● **记录数据**:
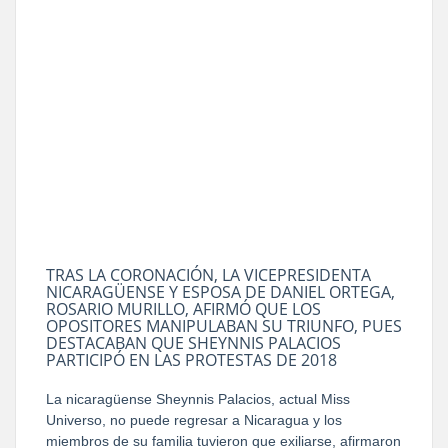
TRAS LA CORONACIÓN, LA VICEPRESIDENTA
NICARAGÜENSE Y ESPOSA DE DANIEL ORTEGA,
ROSARIO MURILLO, AFIRMÓ QUE LOS
OPOSITORES MANIPULABAN SU TRIUNFO, PUES
DESTACABAN QUE SHEYNNIS PALACIOS
PARTICIPÓ EN LAS PROTESTAS DE 2018
La nicaragüense Sheynnis Palacios, actual Miss
Universo, no puede regresar a Nicaragua y los
miembros de su familia tuvieron que exiliarse, afirmaron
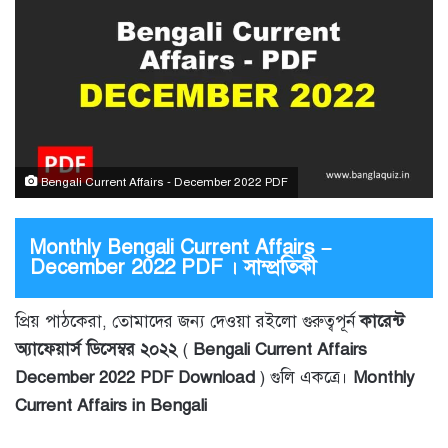
Bengali Current Affairs - December 2022 PDF
Monthly Bengali Current Affairs –
December 2022 PDF । সাম্প্রতিকী
প্রিয় পাঠকেরা, তোমাদের জন্য দেওয়া রইলো গুরুত্বপূর্ন
কারেন্ট
অ্যাফেয়ার্স ডিসেম্বর ২০২২
(
Bengali Current Affairs
December 2022 PDF Download
) গুলি একত্রে।
Monthly
Current Affairs in Bengali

● **工作项**: 将材料开头至包含“miembros de su”的那一行之间的各行原样输出，两端都算在内，图片不要放进答案。

● **回复**:
TRAS LA CORONACIÓN, LA VICEPRESIDENTA
NICARAGÜENSE Y ESPOSA DE DANIEL ORTEGA,
ROSARIO MURILLO, AFIRMÓ QUE LOS
OPOSITORES MANIPULABAN SU TRIUNFO, PUES
DESTACABAN QUE SHEYNNIS PALACIOS
PARTICIPÓ EN LAS PROTESTAS DE 2018
La nicaragüense Sheynnis Palacios, actual Miss
Universo, no puede regresar a Nicaragua y los
miembros de su familia tuvieron que exiliarse, afirmaron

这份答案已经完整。